Restate every record exactly as it is written, while omitting the pictures it holds.

::::

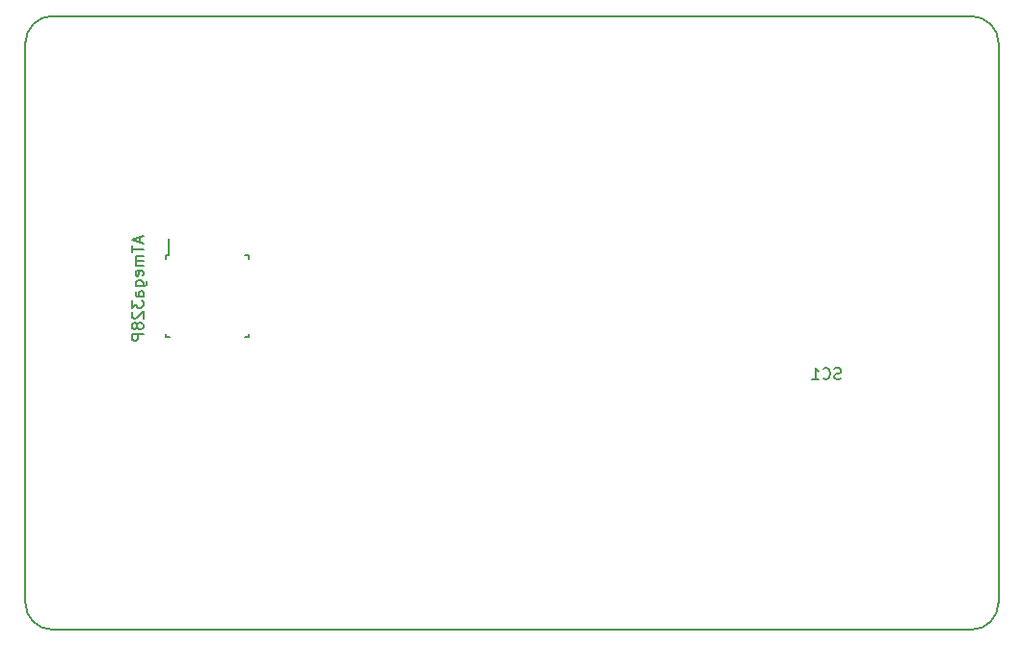
<source format=gbr>
%TF.GenerationSoftware,KiCad,Pcbnew,4.0.2+dfsg1-stable*%
%TF.CreationDate,2018-07-14T11:35:00+02:00*%
%TF.ProjectId,carte_7816,63617274655F373831362E6B69636164,rev?*%
%TF.FileFunction,Legend,Bot*%
%FSLAX46Y46*%
G04 Gerber Fmt 4.6, Leading zero omitted, Abs format (unit mm)*
G04 Created by KiCad (PCBNEW 4.0.2+dfsg1-stable) date sam. 14 juil. 2018 11:35:00 CEST*
%MOMM*%
G01*
G04 APERTURE LIST*
%ADD10C,0.100000*%
%ADD11C,0.150000*%
G04 APERTURE END LIST*
D10*
D11*
X85471000Y51562000D02*
X85471000Y2413000D01*
X2413000Y0D02*
X83058000Y0D01*
X0Y51562000D02*
X0Y2413000D01*
X83058000Y53975000D02*
X2413000Y53975000D01*
X83058000Y0D02*
G75*
G03X85471000Y2413000I0J2413000D01*
G01*
X0Y2413000D02*
G75*
G03X2413000Y0I2413000J0D01*
G01*
X2413000Y53975000D02*
G75*
G03X0Y51562000I0J-2413000D01*
G01*
X85471000Y51562000D02*
G75*
G03X83058000Y53975000I-2413000J0D01*
G01*
X12377000Y32962000D02*
X12602000Y32962000D01*
X12377000Y25712000D02*
X12702000Y25712000D01*
X19627000Y25712000D02*
X19302000Y25712000D01*
X19627000Y32962000D02*
X19302000Y32962000D01*
X12377000Y32962000D02*
X12377000Y32637000D01*
X19627000Y32962000D02*
X19627000Y32637000D01*
X19627000Y25712000D02*
X19627000Y26037000D01*
X12377000Y25712000D02*
X12377000Y26037000D01*
X12602000Y32962000D02*
X12602000Y34387000D01*
X10072667Y34519619D02*
X10072667Y34043428D01*
X10358381Y34614857D02*
X9358381Y34281524D01*
X10358381Y33948190D01*
X9358381Y33757714D02*
X9358381Y33186285D01*
X10358381Y33472000D02*
X9358381Y33472000D01*
X10358381Y32852952D02*
X9691714Y32852952D01*
X9786952Y32852952D02*
X9739333Y32805333D01*
X9691714Y32710095D01*
X9691714Y32567237D01*
X9739333Y32471999D01*
X9834571Y32424380D01*
X10358381Y32424380D01*
X9834571Y32424380D02*
X9739333Y32376761D01*
X9691714Y32281523D01*
X9691714Y32138666D01*
X9739333Y32043428D01*
X9834571Y31995809D01*
X10358381Y31995809D01*
X10310762Y31138666D02*
X10358381Y31233904D01*
X10358381Y31424381D01*
X10310762Y31519619D01*
X10215524Y31567238D01*
X9834571Y31567238D01*
X9739333Y31519619D01*
X9691714Y31424381D01*
X9691714Y31233904D01*
X9739333Y31138666D01*
X9834571Y31091047D01*
X9929810Y31091047D01*
X10025048Y31567238D01*
X9691714Y30233904D02*
X10501238Y30233904D01*
X10596476Y30281523D01*
X10644095Y30329142D01*
X10691714Y30424381D01*
X10691714Y30567238D01*
X10644095Y30662476D01*
X10310762Y30233904D02*
X10358381Y30329142D01*
X10358381Y30519619D01*
X10310762Y30614857D01*
X10263143Y30662476D01*
X10167905Y30710095D01*
X9882190Y30710095D01*
X9786952Y30662476D01*
X9739333Y30614857D01*
X9691714Y30519619D01*
X9691714Y30329142D01*
X9739333Y30233904D01*
X10358381Y29329142D02*
X9834571Y29329142D01*
X9739333Y29376761D01*
X9691714Y29471999D01*
X9691714Y29662476D01*
X9739333Y29757714D01*
X10310762Y29329142D02*
X10358381Y29424380D01*
X10358381Y29662476D01*
X10310762Y29757714D01*
X10215524Y29805333D01*
X10120286Y29805333D01*
X10025048Y29757714D01*
X9977429Y29662476D01*
X9977429Y29424380D01*
X9929810Y29329142D01*
X9358381Y28948190D02*
X9358381Y28329142D01*
X9739333Y28662476D01*
X9739333Y28519618D01*
X9786952Y28424380D01*
X9834571Y28376761D01*
X9929810Y28329142D01*
X10167905Y28329142D01*
X10263143Y28376761D01*
X10310762Y28424380D01*
X10358381Y28519618D01*
X10358381Y28805333D01*
X10310762Y28900571D01*
X10263143Y28948190D01*
X9453619Y27948190D02*
X9406000Y27900571D01*
X9358381Y27805333D01*
X9358381Y27567237D01*
X9406000Y27471999D01*
X9453619Y27424380D01*
X9548857Y27376761D01*
X9644095Y27376761D01*
X9786952Y27424380D01*
X10358381Y27995809D01*
X10358381Y27376761D01*
X9786952Y26805333D02*
X9739333Y26900571D01*
X9691714Y26948190D01*
X9596476Y26995809D01*
X9548857Y26995809D01*
X9453619Y26948190D01*
X9406000Y26900571D01*
X9358381Y26805333D01*
X9358381Y26614856D01*
X9406000Y26519618D01*
X9453619Y26471999D01*
X9548857Y26424380D01*
X9596476Y26424380D01*
X9691714Y26471999D01*
X9739333Y26519618D01*
X9786952Y26614856D01*
X9786952Y26805333D01*
X9834571Y26900571D01*
X9882190Y26948190D01*
X9977429Y26995809D01*
X10167905Y26995809D01*
X10263143Y26948190D01*
X10310762Y26900571D01*
X10358381Y26805333D01*
X10358381Y26614856D01*
X10310762Y26519618D01*
X10263143Y26471999D01*
X10167905Y26424380D01*
X9977429Y26424380D01*
X9882190Y26471999D01*
X9834571Y26519618D01*
X9786952Y26614856D01*
X10358381Y25995809D02*
X9358381Y25995809D01*
X9358381Y25614856D01*
X9406000Y25519618D01*
X9453619Y25471999D01*
X9548857Y25424380D01*
X9691714Y25424380D01*
X9786952Y25471999D01*
X9834571Y25519618D01*
X9882190Y25614856D01*
X9882190Y25995809D01*
X71619905Y22074238D02*
X71477048Y22026619D01*
X71238952Y22026619D01*
X71143714Y22074238D01*
X71096095Y22121857D01*
X71048476Y22217095D01*
X71048476Y22312333D01*
X71096095Y22407571D01*
X71143714Y22455190D01*
X71238952Y22502810D01*
X71429429Y22550429D01*
X71524667Y22598048D01*
X71572286Y22645667D01*
X71619905Y22740905D01*
X71619905Y22836143D01*
X71572286Y22931381D01*
X71524667Y22979000D01*
X71429429Y23026619D01*
X71191333Y23026619D01*
X71048476Y22979000D01*
X70048476Y22121857D02*
X70096095Y22074238D01*
X70238952Y22026619D01*
X70334190Y22026619D01*
X70477048Y22074238D01*
X70572286Y22169476D01*
X70619905Y22264714D01*
X70667524Y22455190D01*
X70667524Y22598048D01*
X70619905Y22788524D01*
X70572286Y22883762D01*
X70477048Y22979000D01*
X70334190Y23026619D01*
X70238952Y23026619D01*
X70096095Y22979000D01*
X70048476Y22931381D01*
X69096095Y22026619D02*
X69667524Y22026619D01*
X69381810Y22026619D02*
X69381810Y23026619D01*
X69477048Y22883762D01*
X69572286Y22788524D01*
X69667524Y22740905D01*
M02*

</source>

::::

*Completed task*:
<source format=gbr>
%TF.GenerationSoftware,KiCad,Pcbnew,4.0.2+dfsg1-stable*%
%TF.CreationDate,2018-07-14T11:35:00+02:00*%
%TF.ProjectId,carte_7816,63617274655F373831362E6B69636164,rev?*%
%TF.FileFunction,Legend,Bot*%
%FSLAX46Y46*%
G04 Gerber Fmt 4.6, Leading zero omitted, Abs format (unit mm)*
G04 Created by KiCad (PCBNEW 4.0.2+dfsg1-stable) date sam. 14 juil. 2018 11:35:00 CEST*
%MOMM*%
G01*
G04 APERTURE LIST*
%ADD10C,0.100000*%
%ADD11C,0.150000*%
G04 APERTURE END LIST*
D10*
D11*
X85471000Y51562000D02*
X85471000Y2413000D01*
X2413000Y0D02*
X83058000Y0D01*
X0Y51562000D02*
X0Y2413000D01*
X83058000Y53975000D02*
X2413000Y53975000D01*
X83058000Y0D02*
G75*
G03X85471000Y2413000I0J2413000D01*
G01*
X0Y2413000D02*
G75*
G03X2413000Y0I2413000J0D01*
G01*
X2413000Y53975000D02*
G75*
G03X0Y51562000I0J-2413000D01*
G01*
X85471000Y51562000D02*
G75*
G03X83058000Y53975000I-2413000J0D01*
G01*
X12377000Y32962000D02*
X12602000Y32962000D01*
X12377000Y25712000D02*
X12702000Y25712000D01*
X19627000Y25712000D02*
X19302000Y25712000D01*
X19627000Y32962000D02*
X19302000Y32962000D01*
X12377000Y32962000D02*
X12377000Y32637000D01*
X19627000Y32962000D02*
X19627000Y32637000D01*
X19627000Y25712000D02*
X19627000Y26037000D01*
X12377000Y25712000D02*
X12377000Y26037000D01*
X12602000Y32962000D02*
X12602000Y34387000D01*
X10072667Y34519619D02*
X10072667Y34043428D01*
X10358381Y34614857D02*
X9358381Y34281524D01*
X10358381Y33948190D01*
X9358381Y33757714D02*
X9358381Y33186285D01*
X10358381Y33472000D02*
X9358381Y33472000D01*
X10358381Y32852952D02*
X9691714Y32852952D01*
X9786952Y32852952D02*
X9739333Y32805333D01*
X9691714Y32710095D01*
X9691714Y32567237D01*
X9739333Y32471999D01*
X9834571Y32424380D01*
X10358381Y32424380D01*
X9834571Y32424380D02*
X9739333Y32376761D01*
X9691714Y32281523D01*
X9691714Y32138666D01*
X9739333Y32043428D01*
X9834571Y31995809D01*
X10358381Y31995809D01*
X10310762Y31138666D02*
X10358381Y31233904D01*
X10358381Y31424381D01*
X10310762Y31519619D01*
X10215524Y31567238D01*
X9834571Y31567238D01*
X9739333Y31519619D01*
X9691714Y31424381D01*
X9691714Y31233904D01*
X9739333Y31138666D01*
X9834571Y31091047D01*
X9929810Y31091047D01*
X10025048Y31567238D01*
X9691714Y30233904D02*
X10501238Y30233904D01*
X10596476Y30281523D01*
X10644095Y30329142D01*
X10691714Y30424381D01*
X10691714Y30567238D01*
X10644095Y30662476D01*
X10310762Y30233904D02*
X10358381Y30329142D01*
X10358381Y30519619D01*
X10310762Y30614857D01*
X10263143Y30662476D01*
X10167905Y30710095D01*
X9882190Y30710095D01*
X9786952Y30662476D01*
X9739333Y30614857D01*
X9691714Y30519619D01*
X9691714Y30329142D01*
X9739333Y30233904D01*
X10358381Y29329142D02*
X9834571Y29329142D01*
X9739333Y29376761D01*
X9691714Y29471999D01*
X9691714Y29662476D01*
X9739333Y29757714D01*
X10310762Y29329142D02*
X10358381Y29424380D01*
X10358381Y29662476D01*
X10310762Y29757714D01*
X10215524Y29805333D01*
X10120286Y29805333D01*
X10025048Y29757714D01*
X9977429Y29662476D01*
X9977429Y29424380D01*
X9929810Y29329142D01*
X9358381Y28948190D02*
X9358381Y28329142D01*
X9739333Y28662476D01*
X9739333Y28519618D01*
X9786952Y28424380D01*
X9834571Y28376761D01*
X9929810Y28329142D01*
X10167905Y28329142D01*
X10263143Y28376761D01*
X10310762Y28424380D01*
X10358381Y28519618D01*
X10358381Y28805333D01*
X10310762Y28900571D01*
X10263143Y28948190D01*
X9453619Y27948190D02*
X9406000Y27900571D01*
X9358381Y27805333D01*
X9358381Y27567237D01*
X9406000Y27471999D01*
X9453619Y27424380D01*
X9548857Y27376761D01*
X9644095Y27376761D01*
X9786952Y27424380D01*
X10358381Y27995809D01*
X10358381Y27376761D01*
X9786952Y26805333D02*
X9739333Y26900571D01*
X9691714Y26948190D01*
X9596476Y26995809D01*
X9548857Y26995809D01*
X9453619Y26948190D01*
X9406000Y26900571D01*
X9358381Y26805333D01*
X9358381Y26614856D01*
X9406000Y26519618D01*
X9453619Y26471999D01*
X9548857Y26424380D01*
X9596476Y26424380D01*
X9691714Y26471999D01*
X9739333Y26519618D01*
X9786952Y26614856D01*
X9786952Y26805333D01*
X9834571Y26900571D01*
X9882190Y26948190D01*
X9977429Y26995809D01*
X10167905Y26995809D01*
X10263143Y26948190D01*
X10310762Y26900571D01*
X10358381Y26805333D01*
X10358381Y26614856D01*
X10310762Y26519618D01*
X10263143Y26471999D01*
X10167905Y26424380D01*
X9977429Y26424380D01*
X9882190Y26471999D01*
X9834571Y26519618D01*
X9786952Y26614856D01*
X10358381Y25995809D02*
X9358381Y25995809D01*
X9358381Y25614856D01*
X9406000Y25519618D01*
X9453619Y25471999D01*
X9548857Y25424380D01*
X9691714Y25424380D01*
X9786952Y25471999D01*
X9834571Y25519618D01*
X9882190Y25614856D01*
X9882190Y25995809D01*
X71619905Y22074238D02*
X71477048Y22026619D01*
X71238952Y22026619D01*
X71143714Y22074238D01*
X71096095Y22121857D01*
X71048476Y22217095D01*
X71048476Y22312333D01*
X71096095Y22407571D01*
X71143714Y22455190D01*
X71238952Y22502810D01*
X71429429Y22550429D01*
X71524667Y22598048D01*
X71572286Y22645667D01*
X71619905Y22740905D01*
X71619905Y22836143D01*
X71572286Y22931381D01*
X71524667Y22979000D01*
X71429429Y23026619D01*
X71191333Y23026619D01*
X71048476Y22979000D01*
X70048476Y22121857D02*
X70096095Y22074238D01*
X70238952Y22026619D01*
X70334190Y22026619D01*
X70477048Y22074238D01*
X70572286Y22169476D01*
X70619905Y22264714D01*
X70667524Y22455190D01*
X70667524Y22598048D01*
X70619905Y22788524D01*
X70572286Y22883762D01*
X70477048Y22979000D01*
X70334190Y23026619D01*
X70238952Y23026619D01*
X70096095Y22979000D01*
X70048476Y22931381D01*
X69096095Y22026619D02*
X69667524Y22026619D01*
X69381810Y22026619D02*
X69381810Y23026619D01*
X69477048Y22883762D01*
X69572286Y22788524D01*
X69667524Y22740905D01*
M02*

</source>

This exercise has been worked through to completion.